A Caixa Geral de Depósitos (CGD) reestruturou, em 2013, mais de 25 mil contratos de crédito à habitação, ligeiramente acima dos que tinha renegociado no ano anterior, escreve a Lusa.

O presidente executivo da CGD, José de Matos, disse hoje em conferência de imprensa que o banco público renegociou por vontade do cliente ou por sinalização da própria instituição mais de 25 mil empréstimos à habitação.

«Reestruturamos 25.508 operações de crédito à habitação em 2013 para adequar as condições de pagamento à capacidade de pagar das famílias e isso fez-se com custo para a nossa margem financeira», afirmou José de Matos, na sede da CGD em Lisboa, comparando este valor com as 24.503 operações renegociadas em 2012.

O gestor público disse ainda que, o ano passado, «foram entregues cerca de 1900 casas por dificuldades dos clientes em pagar o crédito e que a CGD vendeu também cerca de 1900 casas que tinha em balanço, tendo agora um stock de imóveis de 5.677 casas relacionadas com crédito à habitação». O valor conseguido com a venda de imóveis não foi indicado, apesar de questionado sobre isso.

A CGD é tradicionalmente um banco muito ligado ao crédito à habitação, estando agora a direcionar-se para as empresas.

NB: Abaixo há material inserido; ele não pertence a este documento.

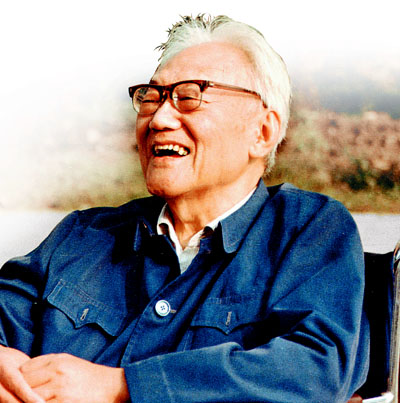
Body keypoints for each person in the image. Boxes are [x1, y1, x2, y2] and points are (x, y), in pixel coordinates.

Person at [0, 14, 368, 403]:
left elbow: (315, 369)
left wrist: (121, 387)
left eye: (189, 97)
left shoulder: (308, 231)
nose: (159, 119)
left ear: (262, 132)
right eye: (151, 97)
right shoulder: (82, 236)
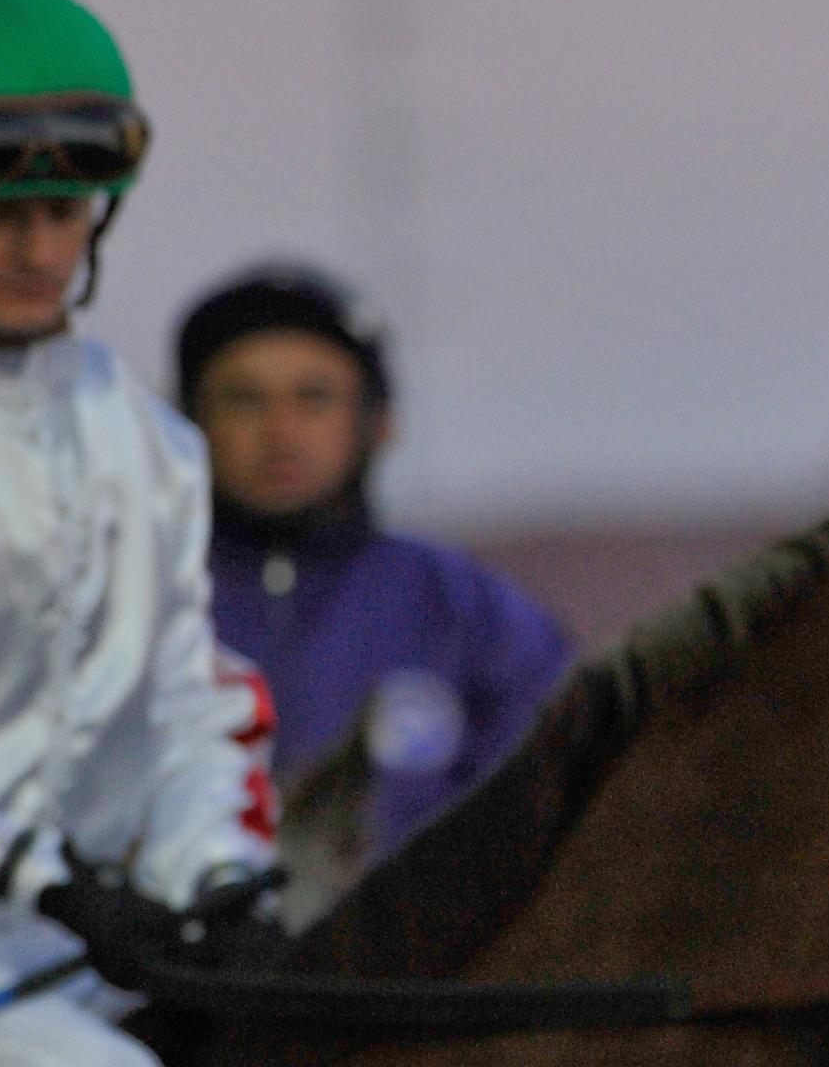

A quota de mercado do crédito às empresas cresceu de 17,3% para 18,2% entre dezembro de 2012 e o mesmo mês do ano passado, mas o crédito a empresas da CGD em Portugal caiu para 21.935 milhões de euros.

A CGD apresentou hoje um prejuízo histórico de 575,8 milhões de euros, acima dos 394,7 milhões de euros negativos de 2012 e mesmo dos 488,4 milhões de euros de 2011, então um resultado negativo recorde no banco público.